Fiona se irguió un poco más en la silla. Jamás habría imaginado que él le daría una respuesta tan directa.

—Eso fue muy noble de su parte, Candelaria —dijo.

—Gracias —musitó la negra.

—¡Qué exquisita manteca! —comentó Juan Cruz, poniendo punto final al tema—. ¿Ésta es la que hacen en la famosa cremería?

—Sí —replicó Candelaria más repuesta—. Y eso que todavía no te he dado a probar los quesos.

—Casi no puedo esperar para comer uno —dijo él, tomándole la mano.

Fiona los miró y comprendió que se trataba de otro de esos momentos en los que ella no existía. Sintió celos.

—Y también podremos continuar con la escuelita, ¿verdad, señor? —dijo, aprovechando el momento de euforia.

—No, no podrás seguir con la escuelita.

Fiona sintió rabia, tristeza, impotencia, una mezcla demasiado difícil de controlar. Y no pudo evitar unas lágrimas.

—Por favor —pareció suplicar de Silva.

En ese preciso instante, Candelaria se levantó y abandonó la habitación. Eso la enfureció más aún; era la mujer perfecta, sabía cómo proceder en cada ocasión, siempre hacía lo que a él le agradaba, jamás lo enojaba. En cambio ella, siempre cometía algún error que terminaba por sacarlo de las casillas.

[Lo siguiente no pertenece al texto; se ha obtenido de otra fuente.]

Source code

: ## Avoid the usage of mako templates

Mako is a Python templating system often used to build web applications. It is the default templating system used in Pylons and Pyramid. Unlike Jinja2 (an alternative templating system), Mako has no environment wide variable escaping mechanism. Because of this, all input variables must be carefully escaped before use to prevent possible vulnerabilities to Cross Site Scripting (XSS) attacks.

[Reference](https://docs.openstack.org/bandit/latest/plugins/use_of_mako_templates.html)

—Ya he hablado con el maestro Pellegrini para que venga a darte clases de pintura. El otro día te vi en la fuente con...

—¡No quiero clases de pintura! ¡Quiero mi escuelita!

Hasta para ella las frases sonaron como las de una niñita caprichosa.

—No puedes seguir con eso. Los niños tienen que trabajar para ayudar a sus padres, y ellos se quejan porque están todo el día metidos entre libros...

De Silva trataba de mantener la calma, pero no estaba acostumbrado a que sus órdenes no se obedecieran.